▶ **Отрывок источника**
━━━━━━━━━━━━━━━━━━━━
Немецкая культура в начале XX в. находилась в состоянии напряженного ожидания неминуемых перемен, новаторских открытий, суливших новые представления о мире, о бытии, о соотношении человека и Вселенной. Своеобразным проявлением этих новых чувствований стал немецкий символизм, получивший воплощение в разных областях художественной культуры — в литературе, живописи, музыке, театре. Если живописный символизм оказал некоторое влияние на художественное творчество Кандинского 1900-х годов, а опыты таких мюнхенских мастеров символизма-модерна, как А. Хельцель, А. Эндель, Г. Обрист, подготавливали скачок в беспредметность, то литературный символизм — прежде всего в лице Стефана Георге — был, возможно, важным источником теоретических изысканий художника. К тому времени идея духовности искусства как его первоосновы уже созрела в кругах поэтов-символистов. Разумеется, Кандинский не механически перенес ее в свою концепцию художественного творчества, а выстрадал и взрастил на почве собственных творческих исканий.
━━━━━━━━━━━━━━━━━━━━
▶ **Исходные данные**
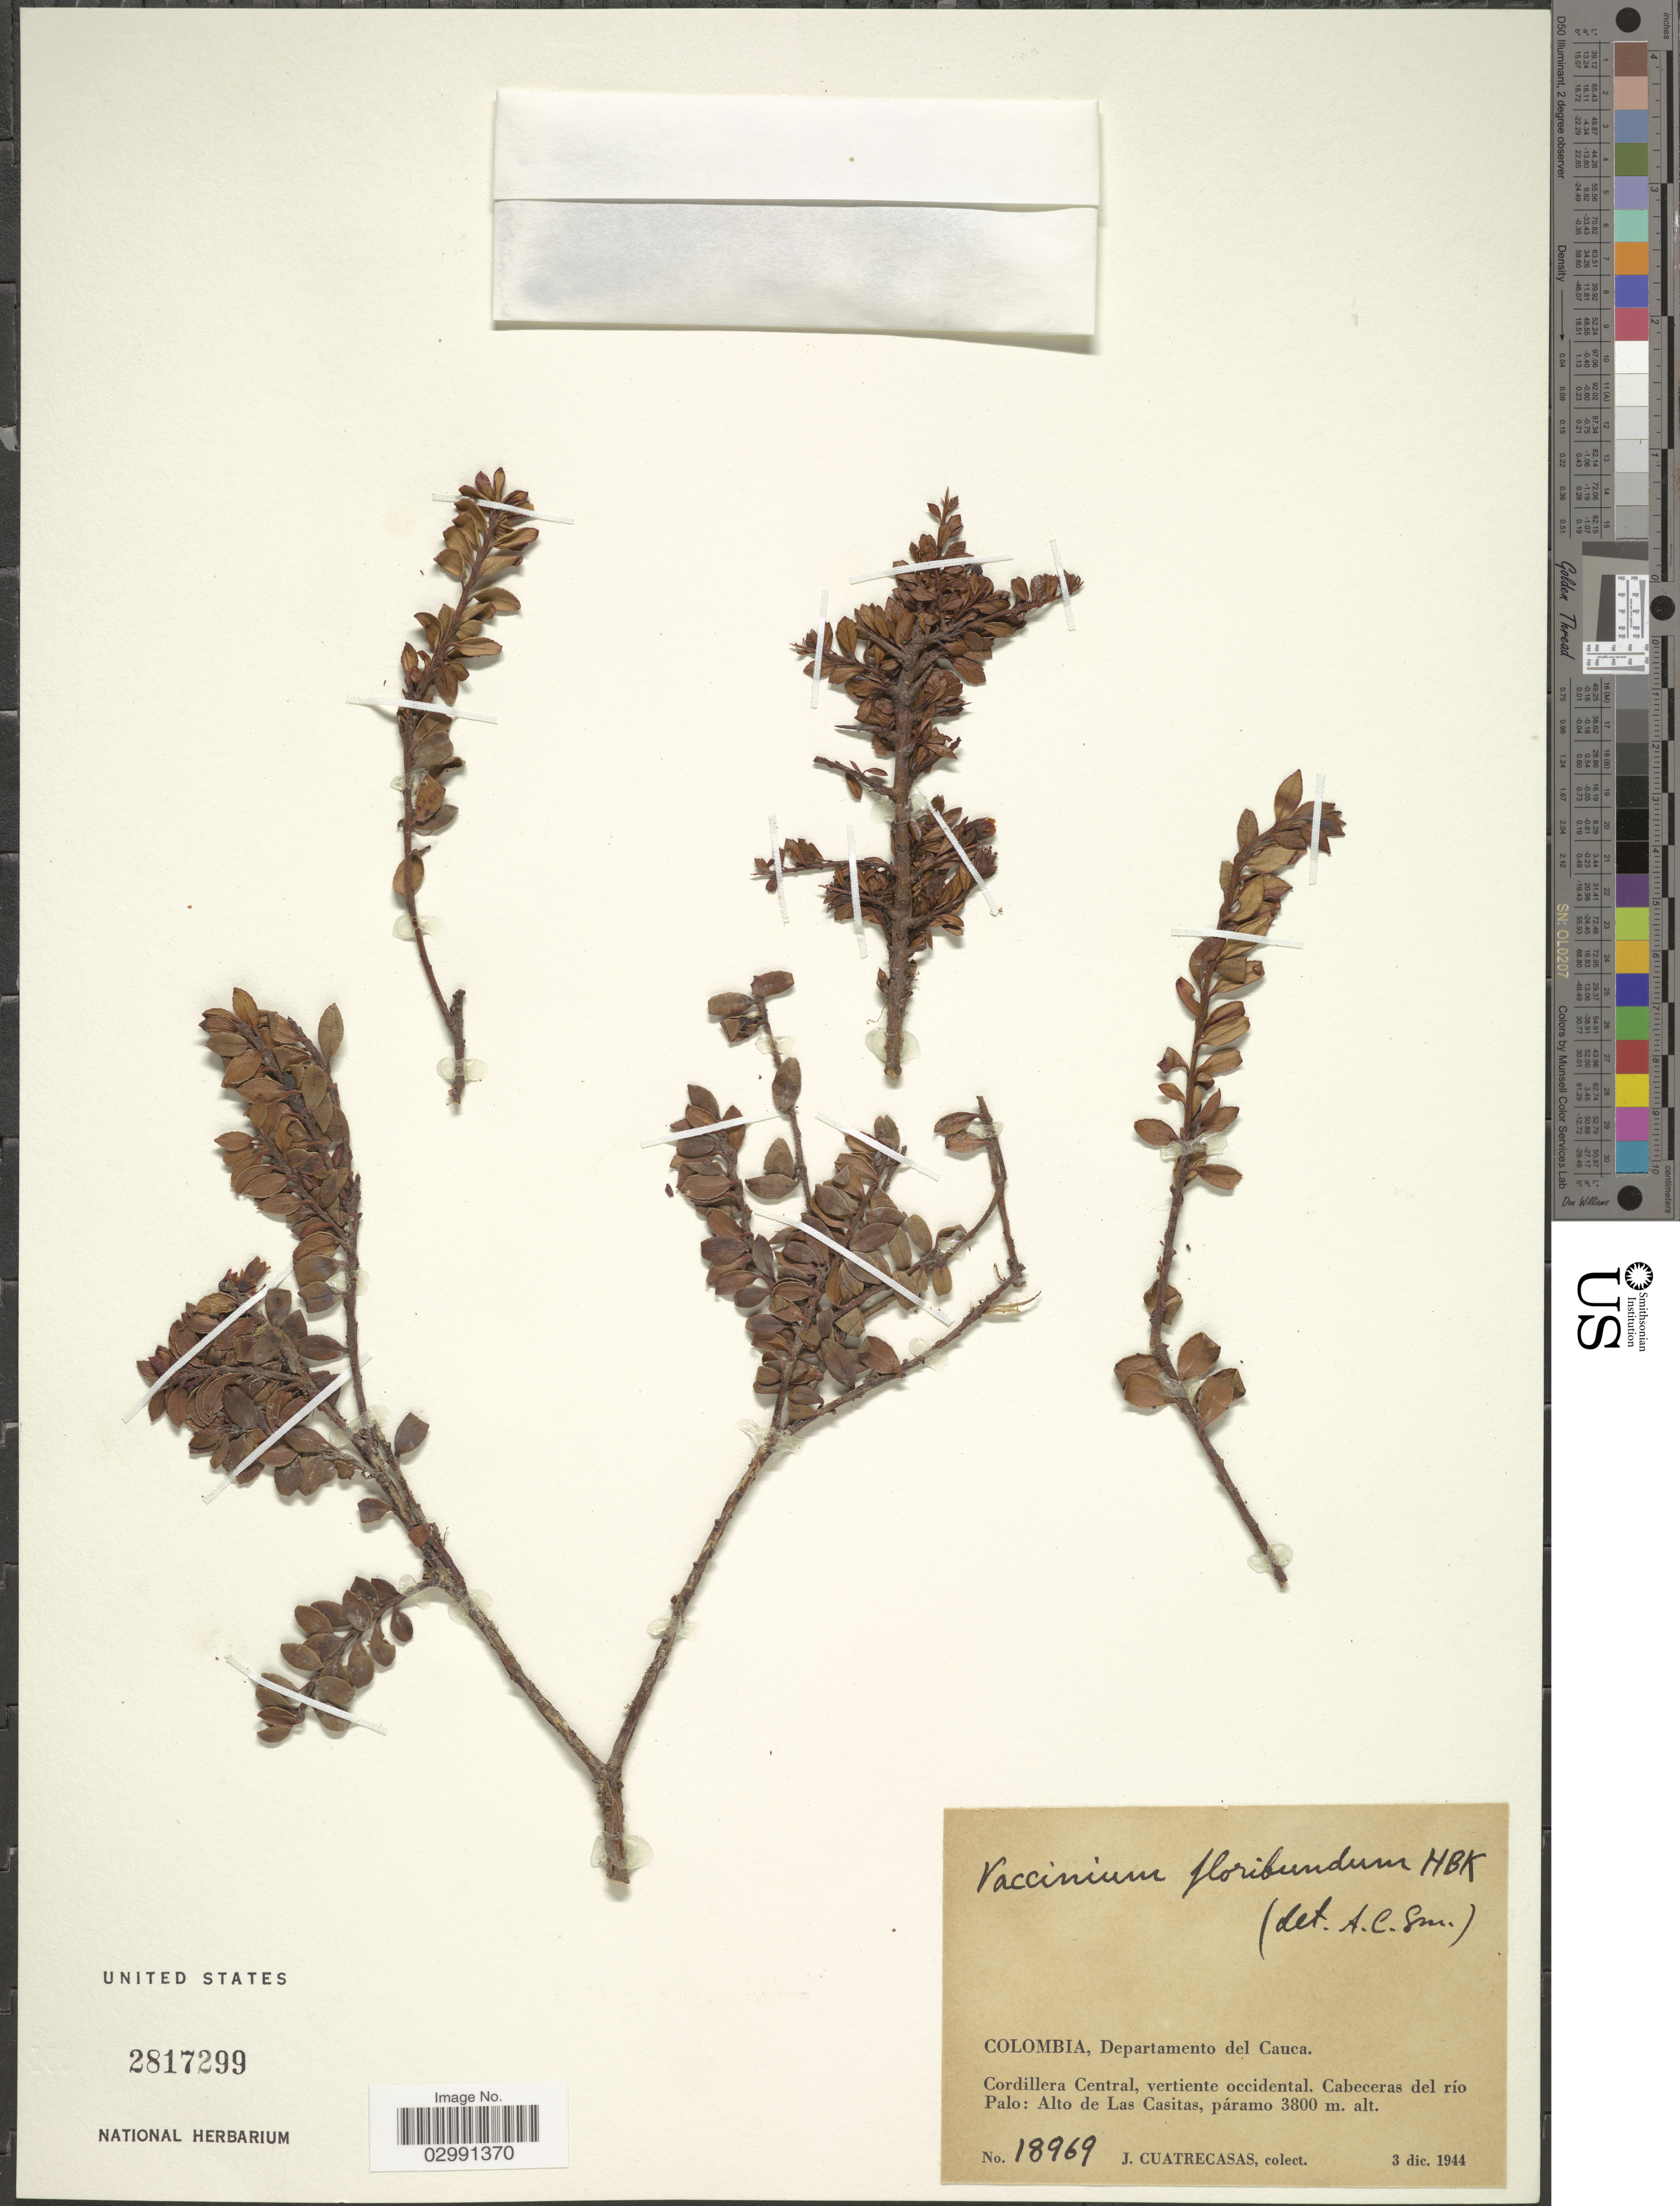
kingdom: Plantae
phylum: Tracheophyta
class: Magnoliopsida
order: Ericales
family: Ericaceae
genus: Vaccinium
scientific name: Vaccinium floribundum var. floribundum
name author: Kunth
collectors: J. Cuatrecasas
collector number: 18969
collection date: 1944-12-03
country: Colombia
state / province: Cauca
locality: Departamento del Cauca. Cordillera Central, vertiente occidental. Cabeceras del río Palo: Alto de Las Casitas, páramo.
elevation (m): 3800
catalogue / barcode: US 2817299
━━━━━━━━━━━━━━━━━━━━
▶ **Задание A**
Каких мюнхенских мастеров символизма-модерна называет отрывок о немецком символизме?
▶ **Задание B**
Извлеките дословно все строки записей о гербарных листах. Изображения в ответ не включайте.
Отрывок и записи никак не связаны друг с другом.

▶ **Письменный ответ A**
А. Хельцеля, А. Энделя и Г. Обриста.

▶ **Письменный ответ B**
kingdom: Plantae
phylum: Tracheophyta
class: Magnoliopsida
order: Ericales
family: Ericaceae
genus: Vaccinium
scientific name: Vaccinium floribundum var. floribundum
name author: Kunth
collectors: J. Cuatrecasas
collector number: 18969
collection date: 1944-12-03
country: Colombia
state / province: Cauca
locality: Departamento del Cauca. Cordillera Central, vertiente occidental. Cabeceras del río Palo: Alto de Las Casitas, páramo.
elevation (m): 3800
catalogue / barcode: US 2817299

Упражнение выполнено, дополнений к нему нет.